In contrast to Astec’s solution, Maxam Equipment uses a patented system to expose the RAP directly to the burner flame. Conventional wisdom, says Hawkins, says that will burn the RAP. Other plant manufacturers have implemented systems that shield the RAP from the flame. “But the analogy I use is the suntan,” says Hawkins. “If you’re getting a suntan, you need to get out in the sun. Now, when you get out in the sun, you can burn yourself. So what’s the key? You have to control your time of exposure.

“That’s exactly what Maxam does,” says Hawkins. “We don’t put any shields in. We bring our RAP in directly into the combustion zone so we expose the RAP directly to the flame. It’s not veiled through the flame, but it is in front of the flame. We bring it in through a recycle collar, and we have our own special type of flights. But the material comes out on top of those flights, not underneath the flights, like it does with another manufacturer.

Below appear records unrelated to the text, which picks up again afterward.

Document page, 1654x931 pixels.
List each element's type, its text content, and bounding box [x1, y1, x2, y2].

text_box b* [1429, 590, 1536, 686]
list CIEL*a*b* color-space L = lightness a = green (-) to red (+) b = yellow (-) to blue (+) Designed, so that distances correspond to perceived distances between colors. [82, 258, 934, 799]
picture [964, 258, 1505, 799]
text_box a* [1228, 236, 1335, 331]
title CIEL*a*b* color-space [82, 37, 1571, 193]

“The whole key to this is to control the time of exposure,” says Hawkins. “What we do, that everybody said you can’t do, because you will burn the RAP, is expose the RAP directly to the flame. And we can do it by controlling the time of exposure. So what we do is based on the size of the drum, the angle of the drum, and we determine what the through-put time is. And then we locate our RAP collar relative to the burner so that we’re controlling the time of exposure.” Hawkins says the time of exposure is only a few seconds.

Maxam also has a different solution to the baghouse temperature problem. Hawkins says other manufacturers try to adjust flighting in the drum, or other factors, so that they can run high RAP mixes, but keep their baghouse temperature low enough so as not to destroy the bags or burn up the baghouse.

Hawkins says Maxam uses a heat recovery system, called a Maxamizer. The company’s design uses many flights for the RAP conditions. “So we have a really low stack temperature,” says Hawkins. “When we run 50-percent RAP, our stack gas temperature is only 250 degrees. That’s at least 100 degrees less than anybody else.”

Then when the Maxam plant switches over to virgin mix, now stack temperature is too low. “So what do we do?” asks Hawkins. “We have a burner that mounts in the ductwork of the dryer – and this is also patented –that burner senses that temperature and sets the temperature at whatever it needs for the minimum baghouse temperature. We have one burner that controls mix temperature, and one burner that controls baghouse temperature. And we can control them all very accurately.”

Tarmac International designs its counterflow dryer to introduce RAP in the tailing one-third of the burner flame. “We enter the RAP downhill and under the coolest part of the flame,” says Stephen Latenser, an account manager for Tarmac. “Depending on the size of the drum, that’s about one-third the length of the burner flame and next to the burner head.”

Tarmac asphalt plants heat the RAP by conduction from superheated virgin aggregate and radiant heat from the flame of the burner. “You don’t really want to heat your RAP through the convection in the air, where blue smoke can be created,” Latenser says. “The convection section of the dryer is where you get your virgin rock up to 500 or 600 degrees. If you got your recycled product up that high, you would oxidize the RAP binder and cause an emission problem.”

On a Tarmac plant, virgin binder is added behind the burner, in the mixing zone. “By the time the RAP has traveled from under the burner and into the mixing zone the RAP has had time to increase in temperature while in contact with the superheated virgin rock,” says Latenser. “So as soon as virgin aggregate touches RAP, we consider that part of the RAP heating zone.”